* [INPUT DATA]

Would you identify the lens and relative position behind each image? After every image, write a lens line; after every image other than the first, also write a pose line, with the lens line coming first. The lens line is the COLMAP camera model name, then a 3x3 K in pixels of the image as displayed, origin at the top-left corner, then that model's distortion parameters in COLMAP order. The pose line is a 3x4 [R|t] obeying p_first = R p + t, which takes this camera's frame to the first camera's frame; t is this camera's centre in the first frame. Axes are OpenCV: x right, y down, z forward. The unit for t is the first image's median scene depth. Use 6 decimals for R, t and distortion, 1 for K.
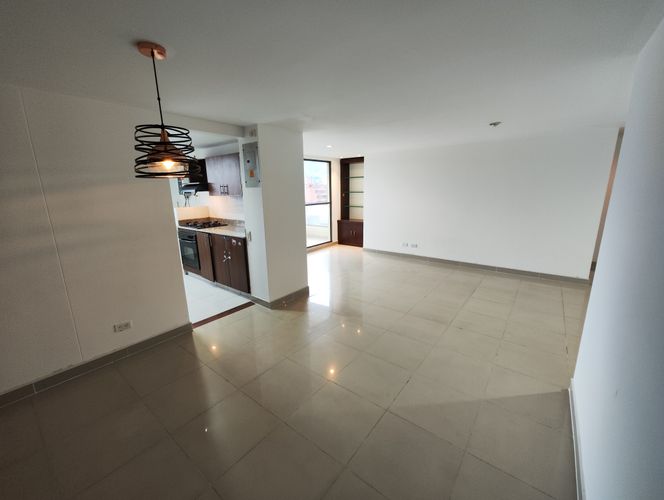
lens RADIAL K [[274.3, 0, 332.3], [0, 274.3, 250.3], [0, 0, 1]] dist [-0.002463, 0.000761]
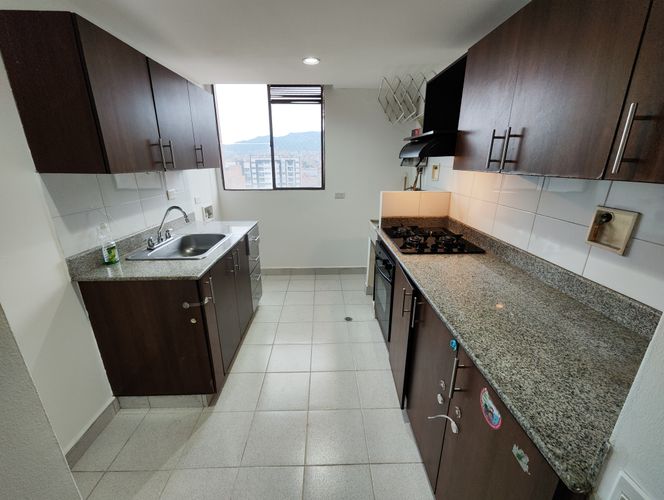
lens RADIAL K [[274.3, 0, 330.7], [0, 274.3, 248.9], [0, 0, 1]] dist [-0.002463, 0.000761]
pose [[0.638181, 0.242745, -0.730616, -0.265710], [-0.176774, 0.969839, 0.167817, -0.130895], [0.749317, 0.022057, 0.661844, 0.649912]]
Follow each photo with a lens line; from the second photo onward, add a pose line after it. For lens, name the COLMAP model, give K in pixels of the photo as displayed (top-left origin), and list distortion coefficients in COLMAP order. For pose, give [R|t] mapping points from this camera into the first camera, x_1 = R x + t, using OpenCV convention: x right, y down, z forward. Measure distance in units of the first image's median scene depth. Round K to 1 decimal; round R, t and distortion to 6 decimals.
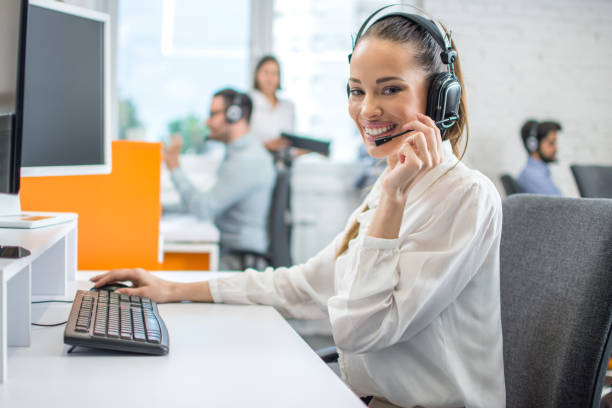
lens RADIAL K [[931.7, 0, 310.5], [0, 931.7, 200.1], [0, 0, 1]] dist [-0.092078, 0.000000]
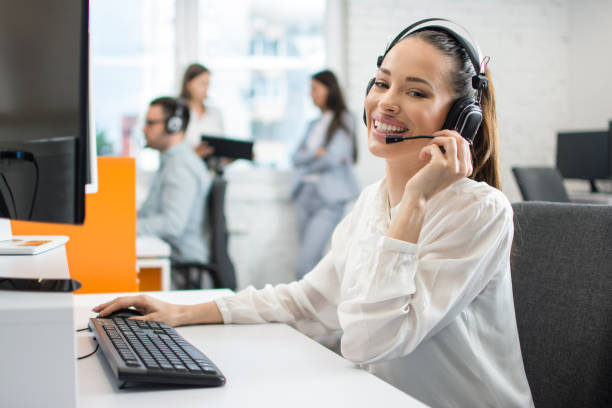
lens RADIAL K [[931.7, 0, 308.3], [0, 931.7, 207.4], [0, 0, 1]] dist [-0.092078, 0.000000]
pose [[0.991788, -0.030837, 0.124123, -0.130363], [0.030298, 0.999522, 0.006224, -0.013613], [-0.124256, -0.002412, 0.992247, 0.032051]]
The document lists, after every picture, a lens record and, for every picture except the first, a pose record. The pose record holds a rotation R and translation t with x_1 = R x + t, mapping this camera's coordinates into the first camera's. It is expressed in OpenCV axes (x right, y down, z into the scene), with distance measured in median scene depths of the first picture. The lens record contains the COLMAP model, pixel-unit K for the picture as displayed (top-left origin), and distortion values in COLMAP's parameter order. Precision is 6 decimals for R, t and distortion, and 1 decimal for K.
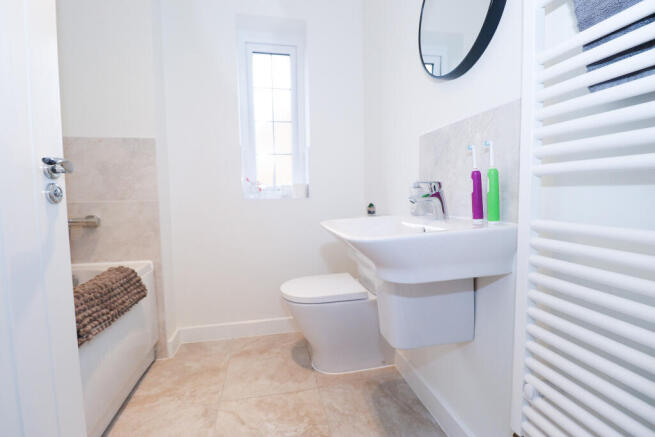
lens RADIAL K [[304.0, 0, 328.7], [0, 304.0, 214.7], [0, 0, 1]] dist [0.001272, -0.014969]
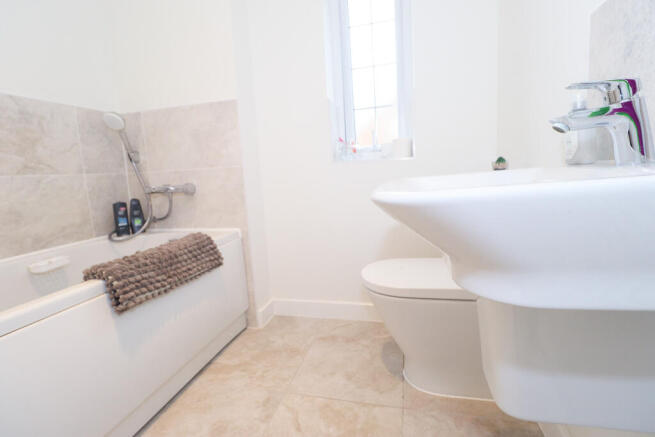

* [INSTRUCTIONS FOR THE TASK] Rewrite all of the material above with "motion line" in place of each "pose line", keeping everything else the same. Leave out the pictures.

* [YOUR RESPONSE]
Would you identify the lens and relative position behind each image? After every image, write a lens line; after every image other than the first, also write a motion line, with the lens line coming first. The lens line is the COLMAP camera model name, then a 3x3 K in pixels of the image as displayed, origin at the top-left corner, then that model's distortion parameters in COLMAP order. The motion line is a 3x4 [R|t] obeying p_first = R p + t, which takes this camera's frame to the first camera's frame; t is this camera's centre in the first frame. Axes are OpenCV: x right, y down, z forward. The unit for t is the first image's median scene depth. Use 6 decimals for R, t and distortion, 1 for K.
lens RADIAL K [[274.3, 0, 332.3], [0, 274.3, 250.3], [0, 0, 1]] dist [-0.002463, 0.000761]
lens RADIAL K [[274.3, 0, 330.7], [0, 274.3, 248.9], [0, 0, 1]] dist [-0.002463, 0.000761]
pose [[0.638181, 0.242745, -0.730616, -0.265710], [-0.176774, 0.969839, 0.167817, -0.130895], [0.749317, 0.022057, 0.661844, 0.649912]]
Follow each photo with a lens line; from the second photo onward, add a motion line after it. For lens, name the COLMAP model, give K in pixels of the photo as displayed (top-left origin), and list distortion coefficients in COLMAP order. For pose, give [R|t] mapping points from this camera into the first camera, x_1 = R x + t, using OpenCV convention: x right, y down, z forward. Measure distance in units of the first image's median scene depth. Round K to 1 decimal; round R, t and distortion to 6 decimals.
lens RADIAL K [[931.7, 0, 310.5], [0, 931.7, 200.1], [0, 0, 1]] dist [-0.092078, 0.000000]
lens RADIAL K [[931.7, 0, 308.3], [0, 931.7, 207.4], [0, 0, 1]] dist [-0.092078, 0.000000]
pose [[0.991788, -0.030837, 0.124123, -0.130363], [0.030298, 0.999522, 0.006224, -0.013613], [-0.124256, -0.002412, 0.992247, 0.032051]]
The document lists, after every picture, a lens record and, for every picture except the first, a pose record. The pose record holds a rotation R and translation t with x_1 = R x + t, mapping this camera's coordinates into the first camera's. It is expressed in OpenCV axes (x right, y down, z into the scene), with distance measured in median scene depths of the first picture. The lens record contains the COLMAP model, pixel-unit K for the picture as displayed (top-left origin), and distortion values in COLMAP's parameter order. Precision is 6 decimals for R, t and distortion, and 1 decimal for K.
lens RADIAL K [[304.0, 0, 328.7], [0, 304.0, 214.7], [0, 0, 1]] dist [0.001272, -0.014969]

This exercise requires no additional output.